Two coils of resistance R1= 3 ohm and R2= 9 ohm are connected in series across a battery of potential difference 14V. Draw the circuit diagram.Find the electrical energy consumed in 1 minute in each resistance?
Answers
Given :
- R₁ = 3 Ω
- R₂ = 9 Ω
- V = 14 V
- Time = 1 minute
To Find :
The electrical energy consumed in 1 minute in each resistance.
Solution :
Analysis :
Here first we have the total resistance. Then by using ohm's law we can find the current as the voltage is given and resistance we are getting in the previous step. Then by using the formula of Joules' Law of heating we can find the electrical energy consumed by each resistance.
Explanation :
Total Resistance :
The two resistors, R₁ and R₂ are in series and the formula is,
Rₛ = R₁ + R₂ +..... Rₙ
where,
- R₁ = 3 Ω
- R₂ = 9 Ω
⇒ Rₛ = (3 + 9) Ω
⇒ Rₛ = 12 Ω
∴ Rₛ = 12 Ω.
The total resistance is 12 Ω.
Now,
According to ohm's law,
V = IR
∴ I = V/R
where,
- V = 14 V
- R = 12 Ω
⇒ I = 14/12
⇒ I = 7/6
∴ I = 7/6 A.
Since the resistance are in series, same current flows in each resistance.
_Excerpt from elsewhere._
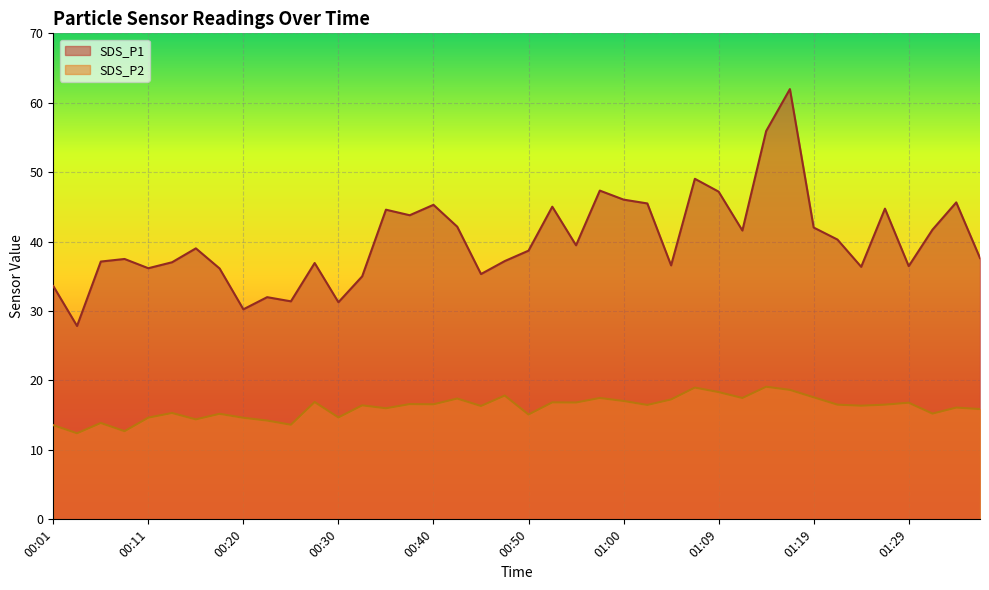

What is the smallest value displayed?

12.4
By using Joules' Law of Heating,
H = I²Rt
- 1 minute = 60 sec
Electrical Energy consumed by R₁ (3 Ω) in 60 sec,
⇒ W₁ = I²R₁t
where,
- I = 7/6 A
- R₁ = 3 Ω
- t = 60 sec
⇒ W₁ = (7/6)² × 3 × 60
⇒ W₁ = 49/36 × 3 × 60
⇒ W₁ = 8820/36
⇒ W₁ = 245
∴ W₁ = 245 J.
Electrical Energy consumed by R₂ (9 Ω) in 60 sec,
⇒ W₂ = I²R₂t
where,
- I = 7/6 A
- R₂ = 9 Ω
- t = 60 sec
⇒ W₂ = (7/6)² × 9 × 60
⇒ W₂ = 49/36 × 9 × 60
⇒ W₂ = 26460/36
⇒ W₂ = 735
∴ W₂ = 735 J.
Electrical energy consumed by 3 Ω resistor is 245 J.
Electrical energy consumed by 9 Ω resistor is 735 J.